Answer these questions from the column below about absent Hakas in New Zealand:
(a) How far into the tour is the writer?
(b) How long was the wait to be crowned world champions again, as the column states it?
(c) Which god did a shop assistant invoke, and to do what?
** Begin Document section **
Hugh Farrelly: I won't be making a song and dance over absent Hakas
POSTCARD FROM THE EDGE: A WEEK in to the tour and one of the strangest aspects of being back in New Zealand has been the absence of Hakas.
During the World Cup last year, it was impossible to escape these Maori war dances. The desperate need to end what was perceived as an unfathomable 24-year wait to be crowned world champions again had the entire nation on edge, and performing the Haka was the ideal way to release tension.
Maori warriors shouted, gyrated and blew their horns ahead of every game, random 'flash mob' Hakas were performed regularly in city streets and you couldn't go into the local shop to buy a pack of smokes without an assistant invoking the great god Mahuika to bring down fire to your fingertips.
** End Document section **
** Begin Entries **
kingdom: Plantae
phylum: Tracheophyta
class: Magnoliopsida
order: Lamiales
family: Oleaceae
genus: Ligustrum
** End Entries **
[Task response]:
(a) A week.
(b) 24 years.
(c) Mahuika, to bring down fire to your fingertips.